Supporting the bullish scenarios is the bullish falling wedge that developed from the highs and broke up last week. I would normally expect to see more upside from one of these and a retest of broken wedge resistance would also be in the 1290 support area:
The first bearish option is just a conviction break of the 1290 support area. I wouldn't have a pattern target for this option, but I'd put first main support at the June lows, second main support in the 1220 area, and third and most important support at rising channel support from 2009 in the 1180 area. That's on a standard chart of course. There are quite a few people putting this in the 1250-60 SPX area but that is on a log scale chart. 

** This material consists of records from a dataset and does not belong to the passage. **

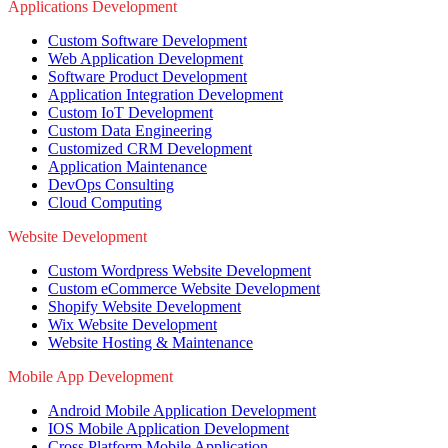
Applications Development
Custom Software Development
Web Application Development
Software Product Development
Application Integration Development
Custom IoT Development
Custom Data Engineering
Customized CRM Development
Application Maintenance
DevOps Consulting
Cloud Computing
Website Development
Custom Wordpress Website Development
Custom eCommerce Website Development
Shopify Website Development
Wix Website Development
Website Hosting & Maintenance
Mobile App Development
Android Mobile Application Development
IOS Mobile Application Development
Cross Platform Mobile Application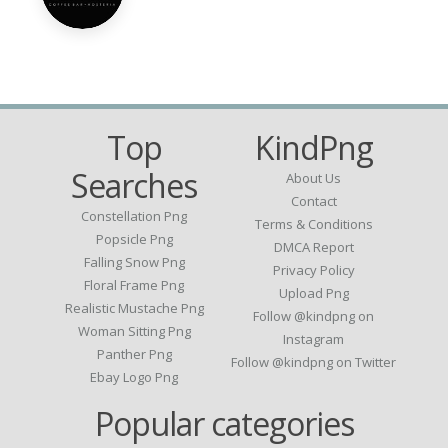
Top
KindPng
Searches
About Us
Contact
Constellation Png
Terms & Conditions
Popsicle Png
DMCA Report
Falling Snow Png
Privacy Policy
Floral Frame Png
Upload Png
Realistic Mustache Png
Follow @kindpng on
Woman Sitting Png
Instagram
Panther Png
Follow @kindpng on Twitter
Ebay Logo Png
Popular categories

The second bearish option, as yesterday's low was close to Friday's low on both ES and SPX, is that a reversal H&S is forming at the 1300ish ES and 1307ish SPX levels. If this continues to form then we would see a bounce today into (ideally) the 1320-5 ES / 1325-30 SPX area and then return to the neckline to complete the H&S, which would have a target at the June lows. If that H&S were to form the chances of holding the 1290 SPX support area would obviously be much reduced. Here's the setup on ES:
What is Vix telling us here? Yesterday's open was well below the IHS neckline support level, so I'm inclined to write off that pattern now even though Vix closed well above it. The opening low yesterday was at the lower bollinger band and the close was just above the middle bollinger band. That's not telling us a lot on the daily chart:
The Vix 60min chart looks more interesting however. There is a possible rising channel from the lows with rising support just above 18. There's also a possible H&S forming with the head completed yesterday and an ideal right shoulder high target in the 25 area. If this forms the key support level to watch is still rising support just above 18. A break below would look bearish for Vix and bullish for equities. If that level holds then the overall lean on Vix is bullish and therefore bearish for equities:
Looking at EURUSD the setup still looks like a bear flag, but bear flag support held (just) yesterday, and we might therefore still see some upside here. If that is broken then first support is at the recent lows and the bear flag technical target is in the 1.166 area if that is broken with confidence:
ZB recovered back above the broken support trendline yesterday, though this isn't unusual after a first break and the support break still looks bearish. What is looking more bullish however is the (79% bullish) broadening descending wedge that has formed from the high. A break above wedge resistance indicates back to the highs for what might then be a double-top. In the overall context this wedge might also be a bull flag though, and on a break over the recent highs the technical target for that would be in the 167 area:
The key things to watch today are 1290 support if we see a test. That is key support and may well hold. If so it would look bullish. On the upside a rally into the 1325-30 area and failure there would look bearish. There are good technical arguments for seeing a bullish outcome here but overall I'm leaning somewhat towards the bear side as the short term outlook for the Euro looks grim. We might see an extended battle around 1290 to see whether support holds and there is obviously a huge wild card at the end of this week in the shape of the Greek election. If the anti-Euro parties win there then we might see Greece leave the Euro shortly which would most likely send the Euro down hard.